### Brief 1
In the article on health care price data, shorten the paragraph that begins "Beginning July 1, most group health plans" while keeping its main facts.
### Brief 2
According to the article on health care price data, where is Milliman based?
### Brief 3
Duplicate the part of the article on health care price data between "Milliman’s Grouper software" and "to the release.", inclusive.

Milliman’s Grouper software is used to analyze and benchmark use and costs using the Health Cost Guidelines. The tool sorts medical and pharmacy claims data into hospital, surgical, medical and other benefits service categories using Health Cost Guidelines definitions, according to Seattle-based Milliman.  

Beginning July 1, most group health plans and issuers of group or individual health insurance are required to post pricing information for covered items and services, following a 2019 executive order from President Donald Trump. Greater price data transparency can reduce time needed by employers for price discovery, assist employers with health benefit contract negotiations and help employees with health care costs, according to the release.

“Instead of spending precious time and resources just trying to wrangle the data, Turquoise and Milliman enable businesses to act strategically, making decisions based on data down to the market, cohort, and code level,” the partnership release states. “Price transparency data illuminates opportunities for improvement, arming healthcare stakeholders with the quantitative data they need to conduct granular analysis, generate insightful comparisons, and scrutinize competitor networks.”

### Extracted records

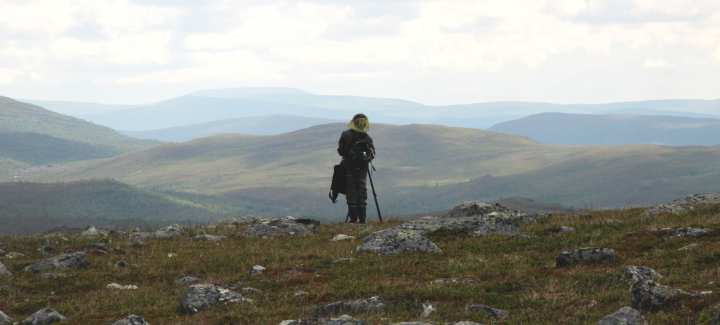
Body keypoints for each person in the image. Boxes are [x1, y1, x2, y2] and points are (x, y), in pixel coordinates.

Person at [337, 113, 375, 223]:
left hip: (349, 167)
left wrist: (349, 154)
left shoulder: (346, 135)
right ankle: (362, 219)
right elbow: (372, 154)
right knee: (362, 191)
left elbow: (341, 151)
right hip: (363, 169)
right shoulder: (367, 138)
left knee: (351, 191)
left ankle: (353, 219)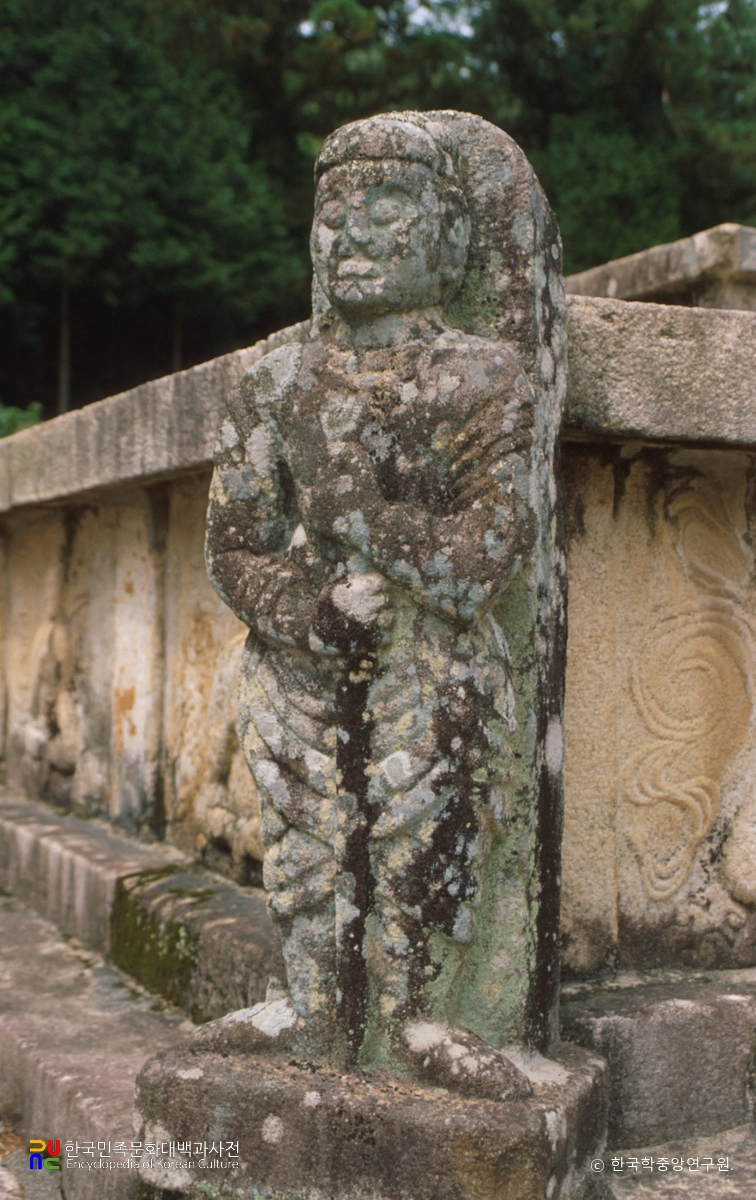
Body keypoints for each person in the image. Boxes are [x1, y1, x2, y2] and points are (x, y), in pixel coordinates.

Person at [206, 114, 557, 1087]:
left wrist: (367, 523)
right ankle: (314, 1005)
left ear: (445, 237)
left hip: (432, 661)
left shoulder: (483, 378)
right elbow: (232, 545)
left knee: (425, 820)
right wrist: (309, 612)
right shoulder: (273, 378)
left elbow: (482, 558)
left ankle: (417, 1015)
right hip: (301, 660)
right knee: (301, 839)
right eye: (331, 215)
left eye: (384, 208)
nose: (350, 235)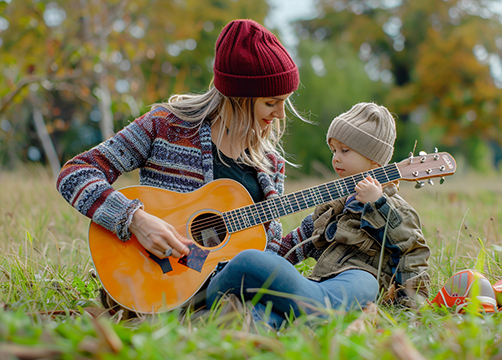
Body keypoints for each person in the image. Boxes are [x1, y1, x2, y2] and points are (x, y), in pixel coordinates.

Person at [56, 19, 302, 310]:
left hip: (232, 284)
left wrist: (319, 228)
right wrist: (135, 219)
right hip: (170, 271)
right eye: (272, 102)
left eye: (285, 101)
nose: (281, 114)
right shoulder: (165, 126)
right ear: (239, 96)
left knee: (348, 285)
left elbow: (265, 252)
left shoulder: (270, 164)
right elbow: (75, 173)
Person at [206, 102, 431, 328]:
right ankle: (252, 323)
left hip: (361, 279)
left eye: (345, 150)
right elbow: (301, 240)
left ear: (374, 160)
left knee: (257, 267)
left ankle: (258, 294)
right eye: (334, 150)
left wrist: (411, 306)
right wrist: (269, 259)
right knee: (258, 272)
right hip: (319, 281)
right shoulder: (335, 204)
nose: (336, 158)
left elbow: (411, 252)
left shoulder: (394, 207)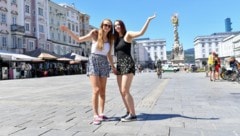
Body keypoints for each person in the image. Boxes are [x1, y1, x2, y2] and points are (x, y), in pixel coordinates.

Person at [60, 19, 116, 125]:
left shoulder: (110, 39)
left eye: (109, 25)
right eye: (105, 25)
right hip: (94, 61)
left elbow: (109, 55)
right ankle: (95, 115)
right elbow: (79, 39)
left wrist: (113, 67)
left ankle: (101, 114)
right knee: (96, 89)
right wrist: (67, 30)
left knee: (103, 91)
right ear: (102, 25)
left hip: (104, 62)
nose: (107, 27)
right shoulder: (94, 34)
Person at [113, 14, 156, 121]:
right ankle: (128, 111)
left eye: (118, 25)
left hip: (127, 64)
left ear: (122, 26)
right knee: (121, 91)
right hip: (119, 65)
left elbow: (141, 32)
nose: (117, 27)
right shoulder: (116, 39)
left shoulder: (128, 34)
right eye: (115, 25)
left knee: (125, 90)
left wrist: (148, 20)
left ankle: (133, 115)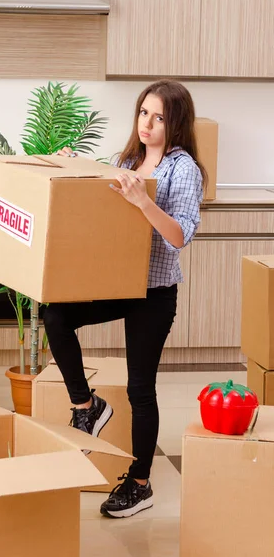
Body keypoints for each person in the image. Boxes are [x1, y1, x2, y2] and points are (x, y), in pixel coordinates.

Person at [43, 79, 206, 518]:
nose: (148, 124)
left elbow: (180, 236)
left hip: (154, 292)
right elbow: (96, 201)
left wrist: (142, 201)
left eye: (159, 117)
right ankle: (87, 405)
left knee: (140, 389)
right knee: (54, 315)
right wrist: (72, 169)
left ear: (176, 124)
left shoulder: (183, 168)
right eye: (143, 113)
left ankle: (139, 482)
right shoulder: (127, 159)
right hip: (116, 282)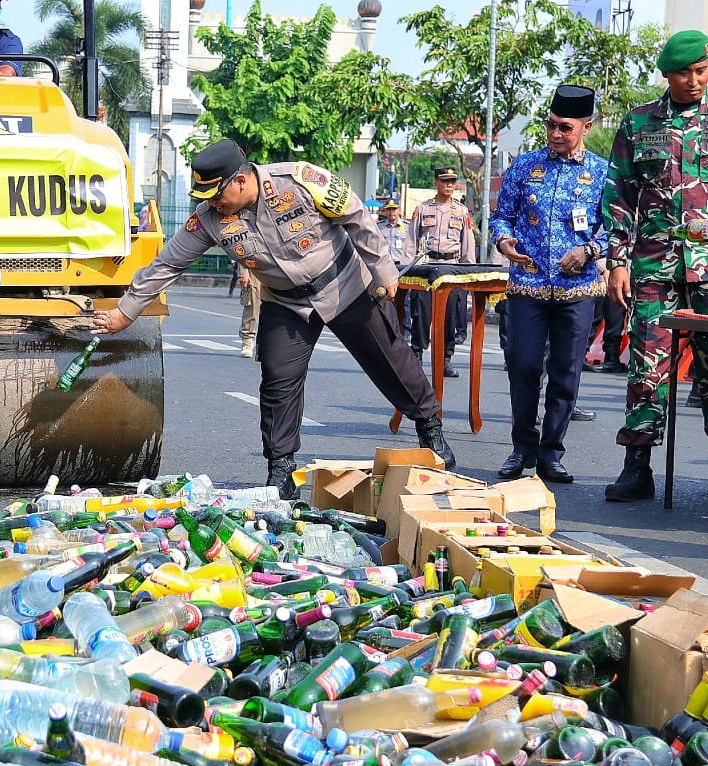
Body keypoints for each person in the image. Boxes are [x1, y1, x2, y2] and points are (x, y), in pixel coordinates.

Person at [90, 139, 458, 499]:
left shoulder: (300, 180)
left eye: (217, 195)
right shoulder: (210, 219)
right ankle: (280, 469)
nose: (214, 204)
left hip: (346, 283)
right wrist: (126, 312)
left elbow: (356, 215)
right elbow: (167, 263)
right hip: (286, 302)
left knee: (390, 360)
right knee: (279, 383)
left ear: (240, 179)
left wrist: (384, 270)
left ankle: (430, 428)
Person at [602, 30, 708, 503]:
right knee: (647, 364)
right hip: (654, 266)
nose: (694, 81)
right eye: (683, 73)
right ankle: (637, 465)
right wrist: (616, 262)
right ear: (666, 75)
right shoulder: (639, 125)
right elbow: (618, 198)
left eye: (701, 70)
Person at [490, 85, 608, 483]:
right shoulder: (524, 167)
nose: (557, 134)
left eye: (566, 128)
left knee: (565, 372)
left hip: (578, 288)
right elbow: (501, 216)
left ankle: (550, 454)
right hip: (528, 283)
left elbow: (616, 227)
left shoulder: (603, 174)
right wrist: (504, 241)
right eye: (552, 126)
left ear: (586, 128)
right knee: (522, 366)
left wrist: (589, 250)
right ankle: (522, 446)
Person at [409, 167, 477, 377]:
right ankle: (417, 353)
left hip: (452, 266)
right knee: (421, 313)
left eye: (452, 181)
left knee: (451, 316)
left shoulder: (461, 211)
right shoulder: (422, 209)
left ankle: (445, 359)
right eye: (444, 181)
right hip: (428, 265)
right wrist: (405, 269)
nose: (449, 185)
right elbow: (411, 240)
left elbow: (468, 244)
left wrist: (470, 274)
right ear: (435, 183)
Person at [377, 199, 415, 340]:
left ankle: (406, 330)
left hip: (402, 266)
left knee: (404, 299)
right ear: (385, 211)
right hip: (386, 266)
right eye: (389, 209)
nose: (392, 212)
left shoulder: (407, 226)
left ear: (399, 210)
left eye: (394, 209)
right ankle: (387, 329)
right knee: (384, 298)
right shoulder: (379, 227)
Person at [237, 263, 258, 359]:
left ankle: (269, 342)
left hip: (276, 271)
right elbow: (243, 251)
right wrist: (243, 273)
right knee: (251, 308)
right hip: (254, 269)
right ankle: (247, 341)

### Expected answer 1
Starting July 1, most group health plans and issuers of group or individual health insurance must post prices for covered items and services, under a 2019 executive order from President Donald Trump. According to the release, more transparent pricing can shorten employers' price discovery, support their benefit contract negotiations and help employees with health care costs.

### Expected answer 2
Seattle.

### Expected answer 3
Milliman’s Grouper software is used to analyze and benchmark use and costs using the Health Cost Guidelines. The tool sorts medical and pharmacy claims data into hospital, surgical, medical and other benefits service categories using Health Cost Guidelines definitions, according to Seattle-based Milliman.  

Beginning July 1, most group health plans and issuers of group or individual health insurance are required to post pricing information for covered items and services, following a 2019 executive order from President Donald Trump. Greater price data transparency can reduce time needed by employers for price discovery, assist employers with health benefit contract negotiations and help employees with health care costs, according to the release.